We decided to scout around the surrounding neighborhood and check out the houses that were for sale.  We had one in mind in particular.  It was up on a hill, built all in stone. It was a mansion! We would creep up on the property when we got off the bus after school and peruse the grounds. We looked into the lower floor windows. It was still furnished.  Grand pianos, gorgeous rugs, antique furniture, the works!  Our eyes lit up like jewels! The grounds were spacious and landscaped.  We had our hearts set on this house as our next home. We went home to our mom and begged her to come to see this house for sale, “it’s just right around the corner, mom. You probably never saw it before because it is covered with ivy and hidden by the bushes and trees on the hill near our bus stop. But, it is for sale and we have already checked it out. Here is the number to call…..”

My mom some how made us realize that this idea wasn’t going to happen, and she did it with out letting us down too hard.  Actually, now that I think about it, that was around the time that we got to raise ducks! We were a family of 5 girls and one boy and our mom raised us with the help of our grand mother in this big old 3 story Victorian home. We did seem to drop the new home idea pretty quickly when we saw the baby ducks that summer.  We were too busy taking care of them after that to worry about a new home adventure.

Our home was on a large circular plot of land that was shared with about 5 other very old homes. Each of the homes faced the street and the yards all met at a point in the middle.
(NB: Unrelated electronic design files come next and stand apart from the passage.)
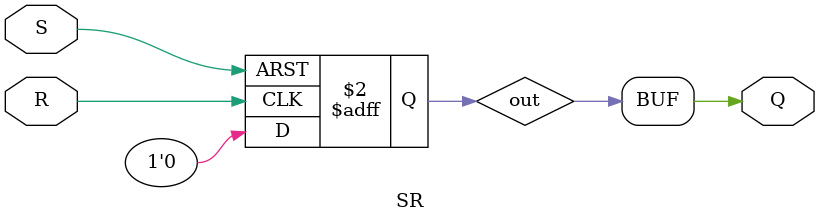
<source format=v>
/*
 * interrupt.v - Interrupt handler 
 *
 * Manages the interrupt lines, requires a read to 
 *
 * Part of the CPC2 project: http://intelligenttoasters.blog
 *
 * Copyright (C)2017  Intelligent.Toasters@gmail.com
 *
 * This program is free software; you can redistribute it and/or modify
 * it under the terms of the GNU General Public License as published by
 * the Free Software Foundation; either version 3 of the License, or
 * (at your option) any later version.
 *
 * This program is distributed in the hope that it will be useful,
 * but WITHOUT ANY WARRANTY; without even the implied warranty of
 * MERCHANTABILITY or FITNESS FOR A PARTICULAR PURPOSE.  See the
 * GNU General Public License for more details.
 *
 * You should have received a copy of the GNU General Public License
 * along with this program; if not, you can find a copy here:
 * https://www.gnu.org/licenses/gpl-3.0.en.html
 *
 */
`timescale 1ns/1ns

module interrupt_manager ( 
		// These are the individual interrupt lines
		input [7:0] interrupt_lines_i,
		// Read interrupt state
		input n_rd_i,		
		// Interrupt line
		output n_int_o,
		// Interrupt register
		output [7:0] dat_o
	);

	// Wire definitions ===========================================================================
	wire [7:0] lines;

	// Registers ==================================================================================
	
	// Assignments ================================================================================
	assign n_int_o = (lines == 0);	// Cause an interrupt if one line is active
	assign dat_o = lines;
	
	// Module connections =========================================================================
	
	// Simulation branches and control ============================================================
	// Note that when RD cycle finishes then it resets all latches
	SR sr1( .S( interrupt_lines_i[0]), .R(n_rd_i), .Q(lines[0]) );
	SR sr2( .S( interrupt_lines_i[1]), .R(n_rd_i), .Q(lines[1]) );
	SR sr3( .S( interrupt_lines_i[2]), .R(n_rd_i), .Q(lines[2]) );
	SR sr4( .S( interrupt_lines_i[3]), .R(n_rd_i), .Q(lines[3]) );
	SR sr5( .S( interrupt_lines_i[4]), .R(n_rd_i), .Q(lines[4]) );
	SR sr6( .S( interrupt_lines_i[5]), .R(n_rd_i), .Q(lines[5]) );
	SR sr7( .S( interrupt_lines_i[6]), .R(n_rd_i), .Q(lines[6]) );
	SR sr8( .S( interrupt_lines_i[7]), .R(n_rd_i), .Q(lines[7]) );
	
	// Other logic ================================================================================
	
endmodule
	
module SR(
	input S,
	input R,
	output Q
);
	reg out;	// Need to reset before use, default is powerup high
	
	assign Q = out;
	
	always @(posedge S or posedge R)
	begin
		if( S ) 
			out <= 1'b1;
		else
		if( R )
			out <= 1'b0;
	end
endmodule

</source>
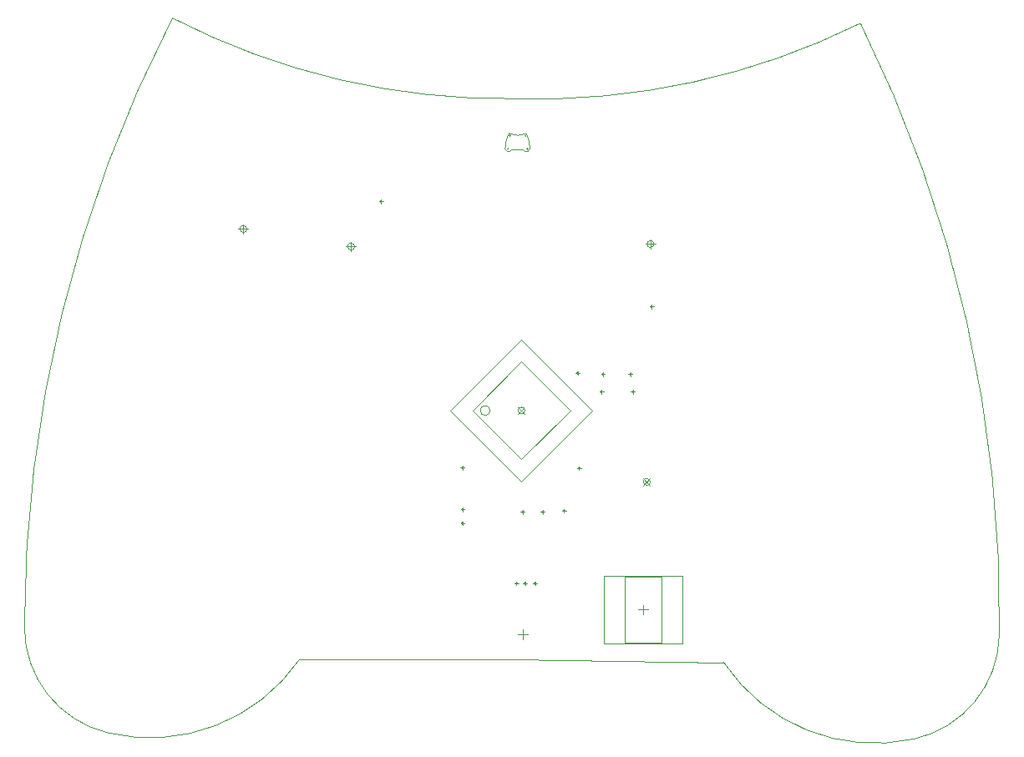
<source format=gbp>
G04*
G04 #@! TF.GenerationSoftware,Altium Limited,Altium Designer,19.0.4 (130)*
G04*
G04 Layer_Color=128*
%FSLAX44Y44*%
%MOMM*%
G71*
G01*
G75*
%ADD19C,0.1000*%
%ADD20C,0.0127*%
%ADD21C,0.0500*%
%ADD22C,0.0254*%
D19*
X427970Y308610D02*
G03*
X427970Y308610I-5000J0D01*
G01*
X459740Y259112D02*
X509238Y308610D01*
X410243D02*
X459740Y358108D01*
X509238Y308610D01*
X410243D02*
X459740Y259112D01*
X564430Y73180D02*
X601430D01*
X564430Y140180D02*
X601430D01*
Y73180D02*
Y140180D01*
X564430Y73180D02*
Y140180D01*
X459740Y236768D02*
X531582Y308610D01*
X387898D02*
X459740Y380452D01*
X531582Y308610D01*
X387898D02*
X459740Y236768D01*
X582930Y101680D02*
Y111680D01*
X577930Y106680D02*
X587930D01*
X542930Y72180D02*
X622930D01*
X542930Y141180D02*
X622930D01*
Y72180D02*
Y141180D01*
X542930Y72180D02*
Y141180D01*
X461010Y76200D02*
Y86360D01*
X455930Y81280D02*
X466090D01*
D20*
X448678Y587462D02*
G03*
X448678Y587462I-762J0D01*
G01*
X446790Y574092D02*
G03*
X446790Y574092I-762J0D01*
G01*
X466296Y573946D02*
G03*
X466296Y573946I-762J0D01*
G01*
X464608Y587343D02*
G03*
X464608Y587343I-762J0D01*
G01*
X455883Y587712D02*
G03*
X464756Y589656I563J18652D01*
G01*
X468332Y573904D02*
G03*
X464756Y589656I-34222J512D01*
G01*
X466143Y571215D02*
G03*
X468332Y573904I-609J2731D01*
G01*
X461236Y573186D02*
G03*
X466143Y571215I3890J2593D01*
G01*
X447042Y589788D02*
G03*
X455883Y587712I8558J16582D01*
G01*
X447042Y589788D02*
G03*
X443230Y574092I30414J-15696D01*
G01*
D02*
G03*
X445378Y571371I2798J0D01*
G01*
D02*
G03*
X450314Y573267I1085J4547D01*
G01*
X455775D02*
X461236Y573186D01*
X450314Y573267D02*
X455775D01*
X454100Y625024D02*
G03*
X803395Y701537I22172J734335D01*
G01*
X944190Y81400D02*
G03*
X803395Y701537I-1347306J20160D01*
G01*
X858013Y-24466D02*
G03*
X944190Y81400I-23963J107514D01*
G01*
X664831Y53097D02*
G03*
X858013Y-24466I153145J102073D01*
G01*
X105988Y706755D02*
G03*
X454100Y625024I336929J652854D01*
G01*
X105988Y706755D02*
G03*
X-44070Y88794I1197399J-617961D01*
G01*
X-44070D02*
G03*
X40514Y-18350I110153J0D01*
G01*
Y-18350D02*
G03*
X234835Y56314I42720J179018D01*
G01*
X449845Y56314D02*
X664831Y53097D01*
X234835Y56314D02*
X449845D01*
D21*
X463240Y308610D02*
G03*
X463240Y308610I-3500J0D01*
G01*
X181300Y492760D02*
G03*
X181300Y492760I-3500J0D01*
G01*
X594050Y477520D02*
G03*
X594050Y477520I-3500J0D01*
G01*
X590240Y236220D02*
G03*
X590240Y236220I-3500J0D01*
G01*
X290520Y474980D02*
G03*
X290520Y474980I-3500J0D01*
G01*
X456204Y312146D02*
X463275Y305075D01*
X456205D02*
X463276Y312146D01*
X177800Y487760D02*
Y497760D01*
X172800Y492760D02*
X182800D01*
X585550Y477520D02*
X595550D01*
X590550Y472520D02*
Y482520D01*
X583205Y232685D02*
X590276Y239756D01*
X583205Y239755D02*
X590276Y232684D01*
X282020Y474980D02*
X292020D01*
X287020Y469980D02*
Y479980D01*
D22*
X574041Y327661D02*
G03*
X574041Y327661I-1270J0D01*
G01*
X571460Y345440D02*
G03*
X571460Y345440I-1270J0D01*
G01*
X401360Y194310D02*
G03*
X401360Y194310I-1270J0D01*
G01*
X518120Y346710D02*
G03*
X518120Y346710I-1270J0D01*
G01*
X482560Y205740D02*
G03*
X482560Y205740I-1270J0D01*
G01*
X542330Y327660D02*
G03*
X542330Y327660I-1270J0D01*
G01*
X543600Y345440D02*
G03*
X543600Y345440I-1270J0D01*
G01*
X455930Y133390D02*
G03*
X455930Y133390I-1270J0D01*
G01*
X464820Y133350D02*
G03*
X464820Y133350I-1270J0D01*
G01*
X504191Y207011D02*
G03*
X504191Y207011I-1270J0D01*
G01*
X401360Y208280D02*
G03*
X401360Y208280I-1270J0D01*
G01*
X462281Y205741D02*
G03*
X462281Y205741I-1270J0D01*
G01*
X474980Y133390D02*
G03*
X474980Y133390I-1270J0D01*
G01*
X519430Y250230D02*
G03*
X519430Y250230I-1270J0D01*
G01*
X593090Y413980D02*
G03*
X593090Y413980I-1270J0D01*
G01*
X401320Y250690D02*
G03*
X401320Y250690I-1270J0D01*
G01*
X318770Y520660D02*
G03*
X318770Y520660I-1270J0D01*
G01*
X572771Y325661D02*
Y329661D01*
X570770Y327661D02*
X574771D01*
X568190Y345440D02*
X572190D01*
X570190Y343440D02*
Y347440D01*
X400090Y192310D02*
Y196310D01*
X398090Y194310D02*
X402090D01*
X516850Y344710D02*
Y348710D01*
X514850Y346710D02*
X518850D01*
X481290Y203740D02*
Y207740D01*
X479290Y205740D02*
X483290D01*
X539060Y327660D02*
X543060D01*
X541060Y325660D02*
Y329660D01*
X540330Y345440D02*
X544330D01*
X542330Y343440D02*
Y347440D01*
X454660Y131390D02*
Y135390D01*
X452660Y133390D02*
X456660D01*
X463550Y131350D02*
Y135350D01*
X461550Y133350D02*
X465550D01*
X502921Y205011D02*
Y209011D01*
X500921Y207011D02*
X504921D01*
X400090Y206280D02*
Y210280D01*
X398090Y208280D02*
X402090D01*
X461011Y203741D02*
Y207741D01*
X459011Y205741D02*
X463011D01*
X473710Y131390D02*
Y135390D01*
X471710Y133390D02*
X475710D01*
X516160Y250230D02*
X520160D01*
X518160Y248230D02*
Y252230D01*
X591820Y411980D02*
Y415980D01*
X589820Y413980D02*
X593820D01*
X398050Y250691D02*
X402050D01*
X400050Y248691D02*
Y252691D01*
X317500Y518660D02*
Y522660D01*
X315500Y520660D02*
X319500D01*
M02*

</source>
Much like a pizza is shaped. Everyone in our neighborhood had a pizza shaped yard!
When we wanted to go to the far point of the yard we would say “mom, we are going to play in the “way back”, because a small portion of the yard was divided by 3 hand made stone steps going up to the smallest part of the yard we called it the “way back”.  From this point we could see everyone else’s yard through a peep hole in the large hedge row.
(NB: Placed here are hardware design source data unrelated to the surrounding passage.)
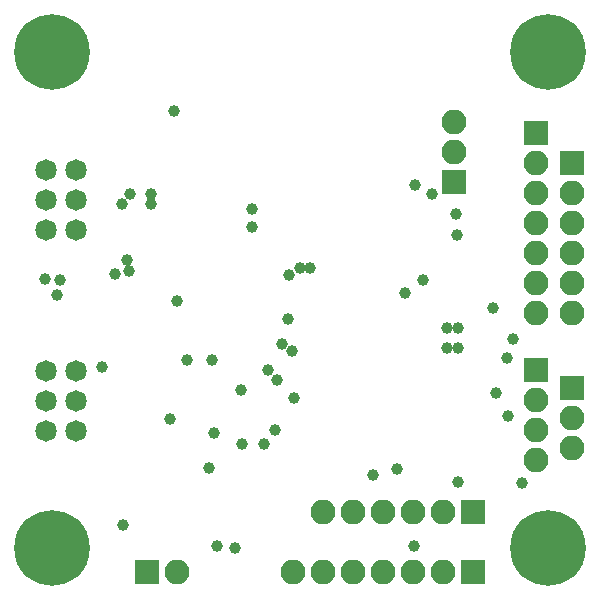
<source format=gbr>
G04 #@! TF.FileFunction,Soldermask,Bot*
%FSLAX46Y46*%
G04 Gerber Fmt 4.6, Leading zero omitted, Abs format (unit mm)*
G04 Created by KiCad (PCBNEW 4.0.2+dfsg1-stable) date Sa 30 Sep 2017 16:39:42 CEST*
%MOMM*%
G01*
G04 APERTURE LIST*
%ADD10C,0.100000*%
%ADD11C,6.400000*%
%ADD12R,2.100000X2.100000*%
%ADD13O,2.100000X2.100000*%
%ADD14C,1.822400*%
%ADD15C,1.000000*%
G04 APERTURE END LIST*
D10*
D11*
X104000000Y-54000000D03*
X146000000Y-54000000D03*
X146000000Y-96000000D03*
X104000000Y-96000000D03*
D12*
X138000000Y-65000000D03*
D13*
X138000000Y-62460000D03*
X138000000Y-59920000D03*
D12*
X148000000Y-82460000D03*
D13*
X148000000Y-85000000D03*
X148000000Y-87540000D03*
D12*
X145000000Y-80920000D03*
D13*
X145000000Y-83460000D03*
X145000000Y-86000000D03*
X145000000Y-88540000D03*
D12*
X148000000Y-63380000D03*
D13*
X148000000Y-65920000D03*
X148000000Y-68460000D03*
X148000000Y-71000000D03*
X148000000Y-73540000D03*
X148000000Y-76080000D03*
D12*
X145000000Y-60840000D03*
D13*
X145000000Y-63380000D03*
X145000000Y-65920000D03*
X145000000Y-68460000D03*
X145000000Y-71000000D03*
X145000000Y-73540000D03*
X145000000Y-76080000D03*
D12*
X139620000Y-93000000D03*
D13*
X137080000Y-93000000D03*
X134540000Y-93000000D03*
X132000000Y-93000000D03*
X129460000Y-93000000D03*
X126920000Y-93000000D03*
D12*
X139620000Y-98000000D03*
D13*
X137080000Y-98000000D03*
X134540000Y-98000000D03*
X132000000Y-98000000D03*
X129460000Y-98000000D03*
X126920000Y-98000000D03*
X124380000Y-98000000D03*
D12*
X112000000Y-98000000D03*
D13*
X114540000Y-98000000D03*
D14*
X106000000Y-69080000D03*
X103460000Y-69080000D03*
X106000000Y-66540000D03*
X103460000Y-66540000D03*
X106000000Y-64000000D03*
X103460000Y-64000000D03*
X106000000Y-86080000D03*
X103460000Y-86080000D03*
X106000000Y-83540000D03*
X103460000Y-83540000D03*
X106000000Y-81000000D03*
X103460000Y-81000000D03*
D15*
X118000000Y-95800000D03*
X117300000Y-89200000D03*
X135400000Y-73300000D03*
X133900000Y-74400000D03*
X114600000Y-75100000D03*
X119500000Y-96000000D03*
X110000000Y-94100000D03*
X114000000Y-85100000D03*
X114300000Y-59000000D03*
X141300000Y-75700000D03*
X141600000Y-82900000D03*
X124500000Y-83300000D03*
X120000000Y-82600000D03*
X104400000Y-74600000D03*
X115399980Y-80100000D03*
X117500000Y-80100000D03*
X137400000Y-77400000D03*
X137400000Y-79100000D03*
X103400000Y-73200000D03*
X110599969Y-66000000D03*
X112400020Y-66000000D03*
X142599991Y-84789771D03*
X138300000Y-69500000D03*
X138400000Y-77400000D03*
X138400000Y-79100000D03*
X138200000Y-67700000D03*
X134700000Y-65300000D03*
X136200000Y-66000000D03*
X134600000Y-95799980D03*
X104700000Y-73300000D03*
X112400020Y-66900000D03*
X109900000Y-66900000D03*
X142500000Y-79899980D03*
X110474272Y-72574285D03*
X124975722Y-72324278D03*
X143000000Y-78300000D03*
X143800031Y-90523055D03*
X138400000Y-90400000D03*
X108200000Y-80700000D03*
X109300000Y-72800000D03*
X110300000Y-71600000D03*
X125800000Y-72300000D03*
X131142872Y-89857128D03*
X133200000Y-89300000D03*
X120900000Y-68800000D03*
X120900000Y-67300000D03*
X123042872Y-81757128D03*
X122900020Y-86000000D03*
X124100000Y-72900020D03*
X124000000Y-76600000D03*
X117705083Y-86254765D03*
X124300000Y-79300000D03*
X122242872Y-80957128D03*
X120100000Y-87200000D03*
X121900000Y-87200000D03*
X123500000Y-78700000D03*
M02*

</source>
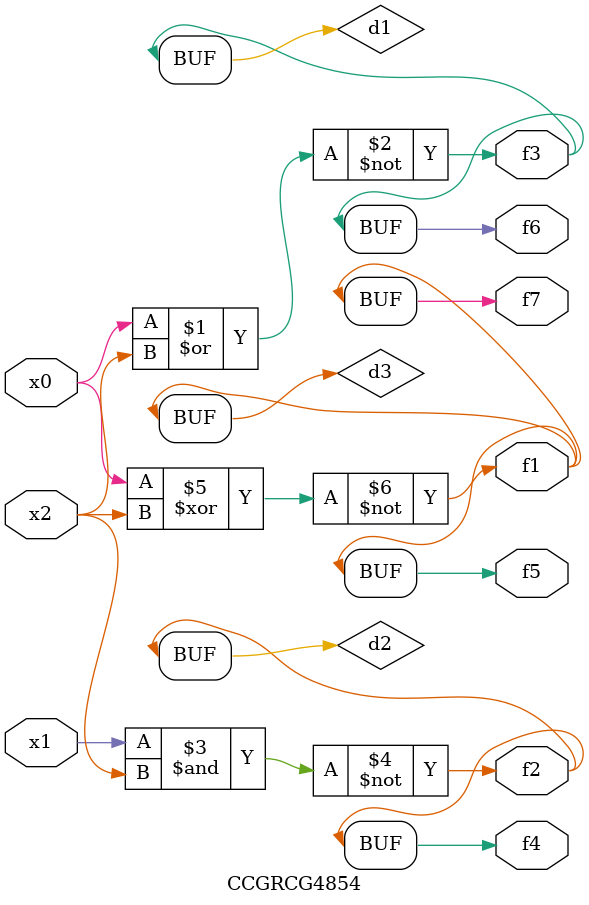
<source format=v>
module CCGRCG4854(
	input x0, x1, x2,
	output f1, f2, f3, f4, f5, f6, f7
);

	wire d1, d2, d3;

	nor (d1, x0, x2);
	nand (d2, x1, x2);
	xnor (d3, x0, x2);
	assign f1 = d3;
	assign f2 = d2;
	assign f3 = d1;
	assign f4 = d2;
	assign f5 = d3;
	assign f6 = d1;
	assign f7 = d3;
endmodule

</source>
Since I wasn’t giving up on the little old lady who was always at the girl scout meetings each week, wearing her troubles on her sleeve.  I kept at my mom to do something.  She finally agreed to help, but not in the way I was thinking.  I wanted to have her live with us, but my mom had other ideas.  She made some calls and found a very large hotel in the next town over called Highlands. It is on the ocean. The hotel was old and large and quite beautiful. 

Somehow my mom had found this woman a room in the hotel and I remember the day my mom and I drove her over there to settle her in to her new home.  I was very proud of my mom for listening to my concerns for this stranger. I loved her for her compassion (and later for her wisdom for not letting her stay with us!) To this day, I don’t know how she was able to get her situated in such short notice. But she did!